Opschoonniveaus
De instellingen voor het opschoningsniveau voor een beveiligingsmodule vindt u door ThreatSense-parameters uit te vouwen (bijvoorbeeld Real-timebeveiliging van bestandssysteem) en vervolgens op Opschonen te klikken.
Real-timebeveiliging en andere beveiligingsmodules hebben de volgende opschoningsniveaus.

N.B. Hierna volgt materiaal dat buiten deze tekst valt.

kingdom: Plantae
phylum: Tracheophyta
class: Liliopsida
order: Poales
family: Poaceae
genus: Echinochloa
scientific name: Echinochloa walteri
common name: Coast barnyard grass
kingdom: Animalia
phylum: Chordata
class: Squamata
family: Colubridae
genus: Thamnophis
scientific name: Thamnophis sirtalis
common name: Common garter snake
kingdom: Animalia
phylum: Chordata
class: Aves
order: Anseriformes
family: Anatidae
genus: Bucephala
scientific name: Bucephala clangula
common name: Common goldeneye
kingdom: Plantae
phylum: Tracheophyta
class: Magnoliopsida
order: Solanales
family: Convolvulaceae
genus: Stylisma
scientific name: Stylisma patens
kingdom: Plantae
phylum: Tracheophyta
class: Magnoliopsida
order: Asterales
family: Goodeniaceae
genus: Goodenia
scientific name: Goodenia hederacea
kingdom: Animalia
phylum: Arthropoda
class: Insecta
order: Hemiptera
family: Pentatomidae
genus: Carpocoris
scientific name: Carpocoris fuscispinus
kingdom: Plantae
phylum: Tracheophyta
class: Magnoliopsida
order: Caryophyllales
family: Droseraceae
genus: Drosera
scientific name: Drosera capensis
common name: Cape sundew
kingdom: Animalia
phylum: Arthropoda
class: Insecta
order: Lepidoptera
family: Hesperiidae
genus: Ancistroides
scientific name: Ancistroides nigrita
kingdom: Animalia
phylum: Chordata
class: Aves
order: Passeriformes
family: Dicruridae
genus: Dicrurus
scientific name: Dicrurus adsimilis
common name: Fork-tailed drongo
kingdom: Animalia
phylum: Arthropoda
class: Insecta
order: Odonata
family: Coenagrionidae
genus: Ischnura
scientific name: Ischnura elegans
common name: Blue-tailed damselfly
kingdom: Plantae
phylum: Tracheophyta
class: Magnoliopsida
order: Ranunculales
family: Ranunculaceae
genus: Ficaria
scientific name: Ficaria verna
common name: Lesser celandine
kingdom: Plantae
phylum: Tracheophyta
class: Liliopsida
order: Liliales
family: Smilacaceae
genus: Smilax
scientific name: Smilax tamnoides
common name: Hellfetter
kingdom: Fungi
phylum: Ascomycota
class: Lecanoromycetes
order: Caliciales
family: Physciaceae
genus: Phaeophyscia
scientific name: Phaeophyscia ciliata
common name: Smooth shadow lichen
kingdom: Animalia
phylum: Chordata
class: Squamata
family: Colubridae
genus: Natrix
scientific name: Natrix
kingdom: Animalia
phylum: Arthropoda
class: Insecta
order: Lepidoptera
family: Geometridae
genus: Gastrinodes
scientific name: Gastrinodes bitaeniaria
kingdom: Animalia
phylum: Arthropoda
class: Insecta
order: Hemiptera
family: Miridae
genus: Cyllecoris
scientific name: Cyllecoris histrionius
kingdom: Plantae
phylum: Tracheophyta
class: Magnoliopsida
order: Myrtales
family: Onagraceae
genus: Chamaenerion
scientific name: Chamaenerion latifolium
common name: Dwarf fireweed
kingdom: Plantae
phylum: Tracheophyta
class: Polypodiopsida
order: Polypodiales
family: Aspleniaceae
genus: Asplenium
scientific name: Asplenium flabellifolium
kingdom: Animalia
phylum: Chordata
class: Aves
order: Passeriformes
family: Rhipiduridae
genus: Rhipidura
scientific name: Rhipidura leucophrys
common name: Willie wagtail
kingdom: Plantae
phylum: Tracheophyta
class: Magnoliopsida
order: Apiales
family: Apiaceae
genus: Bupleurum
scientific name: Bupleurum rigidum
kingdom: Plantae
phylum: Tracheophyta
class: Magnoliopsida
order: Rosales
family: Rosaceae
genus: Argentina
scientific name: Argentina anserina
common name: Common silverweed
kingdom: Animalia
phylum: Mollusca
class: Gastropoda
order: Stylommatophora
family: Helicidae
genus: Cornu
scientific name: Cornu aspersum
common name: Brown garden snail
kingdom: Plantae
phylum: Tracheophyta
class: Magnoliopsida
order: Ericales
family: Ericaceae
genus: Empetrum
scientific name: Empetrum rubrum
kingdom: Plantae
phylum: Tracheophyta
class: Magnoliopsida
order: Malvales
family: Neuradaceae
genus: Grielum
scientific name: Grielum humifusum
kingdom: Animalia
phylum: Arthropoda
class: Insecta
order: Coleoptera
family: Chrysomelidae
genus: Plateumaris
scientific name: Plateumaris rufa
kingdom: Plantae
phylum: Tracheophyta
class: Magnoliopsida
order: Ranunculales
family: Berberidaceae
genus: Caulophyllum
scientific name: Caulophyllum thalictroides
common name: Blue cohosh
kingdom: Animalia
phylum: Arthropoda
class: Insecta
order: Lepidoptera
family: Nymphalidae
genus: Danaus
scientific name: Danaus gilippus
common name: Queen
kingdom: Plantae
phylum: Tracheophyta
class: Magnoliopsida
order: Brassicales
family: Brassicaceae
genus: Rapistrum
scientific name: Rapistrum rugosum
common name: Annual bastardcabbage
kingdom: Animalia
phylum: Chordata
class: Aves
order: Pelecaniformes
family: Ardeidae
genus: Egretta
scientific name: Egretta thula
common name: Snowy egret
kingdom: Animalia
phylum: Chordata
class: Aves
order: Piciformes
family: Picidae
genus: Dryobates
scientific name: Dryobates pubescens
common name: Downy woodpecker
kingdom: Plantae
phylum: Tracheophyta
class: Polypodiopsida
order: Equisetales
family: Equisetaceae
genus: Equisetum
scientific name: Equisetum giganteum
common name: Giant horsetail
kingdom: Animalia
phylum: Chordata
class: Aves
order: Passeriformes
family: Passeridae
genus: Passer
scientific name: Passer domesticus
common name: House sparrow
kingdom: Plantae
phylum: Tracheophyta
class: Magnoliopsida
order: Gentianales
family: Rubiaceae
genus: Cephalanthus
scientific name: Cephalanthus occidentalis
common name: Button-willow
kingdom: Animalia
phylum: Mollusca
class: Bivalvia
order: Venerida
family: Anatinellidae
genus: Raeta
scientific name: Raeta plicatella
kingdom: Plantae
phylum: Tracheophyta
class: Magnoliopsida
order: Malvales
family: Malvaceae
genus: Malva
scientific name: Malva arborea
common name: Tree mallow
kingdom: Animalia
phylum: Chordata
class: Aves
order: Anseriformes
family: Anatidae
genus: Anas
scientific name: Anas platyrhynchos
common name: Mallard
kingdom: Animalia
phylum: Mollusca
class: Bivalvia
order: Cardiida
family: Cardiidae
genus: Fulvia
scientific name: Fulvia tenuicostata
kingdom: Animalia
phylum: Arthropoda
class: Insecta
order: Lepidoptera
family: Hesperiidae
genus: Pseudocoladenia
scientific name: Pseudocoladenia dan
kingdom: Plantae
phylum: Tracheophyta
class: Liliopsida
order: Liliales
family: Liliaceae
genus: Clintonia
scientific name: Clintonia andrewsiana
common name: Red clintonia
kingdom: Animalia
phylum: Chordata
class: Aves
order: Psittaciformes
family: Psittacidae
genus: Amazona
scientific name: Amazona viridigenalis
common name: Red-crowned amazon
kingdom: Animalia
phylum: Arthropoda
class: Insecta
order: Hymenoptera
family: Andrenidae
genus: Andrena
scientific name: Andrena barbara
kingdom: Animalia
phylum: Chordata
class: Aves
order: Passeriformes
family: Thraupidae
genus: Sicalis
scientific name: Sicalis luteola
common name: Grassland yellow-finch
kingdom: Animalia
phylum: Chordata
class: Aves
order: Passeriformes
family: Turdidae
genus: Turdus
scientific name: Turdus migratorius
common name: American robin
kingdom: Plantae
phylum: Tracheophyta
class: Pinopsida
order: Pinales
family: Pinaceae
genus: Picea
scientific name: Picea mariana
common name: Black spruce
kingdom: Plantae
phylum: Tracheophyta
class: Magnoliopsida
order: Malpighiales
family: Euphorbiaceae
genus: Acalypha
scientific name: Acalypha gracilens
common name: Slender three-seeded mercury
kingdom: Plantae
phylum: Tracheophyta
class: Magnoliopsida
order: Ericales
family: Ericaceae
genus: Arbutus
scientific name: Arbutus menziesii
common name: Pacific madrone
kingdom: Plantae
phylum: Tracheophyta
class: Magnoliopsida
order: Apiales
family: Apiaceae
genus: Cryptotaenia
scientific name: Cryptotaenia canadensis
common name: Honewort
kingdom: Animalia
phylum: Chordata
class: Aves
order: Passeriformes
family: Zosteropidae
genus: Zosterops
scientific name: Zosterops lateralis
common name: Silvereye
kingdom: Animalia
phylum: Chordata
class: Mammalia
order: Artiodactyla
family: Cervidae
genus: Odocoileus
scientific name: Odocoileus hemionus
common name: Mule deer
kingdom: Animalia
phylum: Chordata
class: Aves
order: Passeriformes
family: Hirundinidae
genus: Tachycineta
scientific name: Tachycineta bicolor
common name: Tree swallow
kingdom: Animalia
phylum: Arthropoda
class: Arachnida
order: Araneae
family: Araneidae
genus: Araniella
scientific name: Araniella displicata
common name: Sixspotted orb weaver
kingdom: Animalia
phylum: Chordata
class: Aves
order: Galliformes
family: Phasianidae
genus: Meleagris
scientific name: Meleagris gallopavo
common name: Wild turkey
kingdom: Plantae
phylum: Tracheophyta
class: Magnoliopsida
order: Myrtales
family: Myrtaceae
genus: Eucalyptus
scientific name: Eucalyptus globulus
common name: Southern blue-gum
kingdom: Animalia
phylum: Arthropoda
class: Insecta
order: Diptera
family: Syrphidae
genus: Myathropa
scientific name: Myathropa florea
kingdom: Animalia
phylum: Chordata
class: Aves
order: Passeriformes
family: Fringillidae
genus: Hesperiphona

Herstel in ESET Endpoint Security 7.2 en later
Opschoonniveau |
Beschrijving |
Detectie altijd herstellen |
Probeer de detectie zonder tussenkomst van de eindgebruiker te verhelpen tijdens het opschonen van objecten. In sommige zeldzame gevallen (bijvoorbeeld bij systeembestanden), als de detectie niet kan worden verholpen, blijft het gerapporteerde object op de oorspronkelijke locatie staan. Detectie altijd herstellen is de aanbevolen standaardinstelling in een beheerde omgeving. |
Detectie herstellen indien dit veilig is, anders behouden |
Probeer de detectie zonder tussenkomst van de eindgebruiker te verhelpen tijdens het opschonen van objecten. In sommige zeldzame gevallen (bijvoorbeeld bij systeembestanden), als een detectie niet kan worden verholpen, blijft het gerapporteerde object op de oorspronkelijke locatie staan. |
Detectie herstellen indien dit veilig is, anders vragen |
Probeer de detectie te verhelpen tijdens het opschonen van objecten. In sommige gevallen, als er geen herstelactie kan worden uitgevoerd, ontvangt de eindgebruiker een interactieve waarschuwing en moet deze een actie selecteren (bijvoorbeeld verwijderen of negeren). Dit is de aanbevolen standaardinstelling in een beheerde omgeving. |
Altijd de eindgebruiker vragen |
De eindgebruiker ziet een interactief venster tijdens het opschonen van objecten en moet een herstelactie selecteren (bijvoorbeeld verwijderen of negeren). Dit niveau is bedoeld voor gevorderde gebruikers die weten welke stappen ze moeten nemen in het geval van een detectie. |
Opschoningsniveaus in ESET Endpoint Security 7.1 en lager
Opschoonniveau |
Beschrijving |
Niet opschonen |
Detecties worden niet automatisch opgeschoond. Er wordt een waarschuwingsvenster weergegeven en de gebruiker kan een actie kiezen. Dit niveau is bedoeld voor gevorderde gebruikers die weten welke stappen genomen moeten worden in geval van een detectie. |
Normaal opschonen |
Het programma probeert automatisch een detectie op te schonen of te verwijderen op basis van een vooraf gedefinieerde actie (afhankelijk van het type infiltratie). Detectie en verwijdering van een geïnfecteerd object worden aangegeven met een melding in de rechterbenedenhoek van het scherm. Als de juiste actie niet automatisch kan worden geselecteerd, worden andere vervolgacties aangeboden. Hetzelfde gebeurt als een vooraf gedefinieerde actie niet kan worden voltooid. |
Strikt opschonen |
Alle detecties worden opgeschoond of verwijderd. Dit geldt niet voor systeembestanden. Als deze niet kunnen worden opgeschoond, wordt er een waarschuwingsvenster geopend waarin de gebruiker een actie kan selecteren. |
Het vermelde opschoningsniveau wordt toegepast bij het instellen van ESMC-beleid voor oudere versies van ESET Endpoint Security:
Opschoningsniveau in het ESMC-beleid |
Toegepast opschoningsniveau |
Detectie altijd herstellen |
Strikt opschonen |
Detectie herstellen indien dit veilig is, anders behouden |
Normaal opschonen |
Detectie herstellen indien dit veilig is, anders vragen* |
Normaal opschonen |
Altijd de eindgebruiker vragen |
Niet opschonen |
* Standaardwaarde bij het upgraden naar versie 7.2 en later met Normaal opschonen ingesteld in ESET Endpoint Security.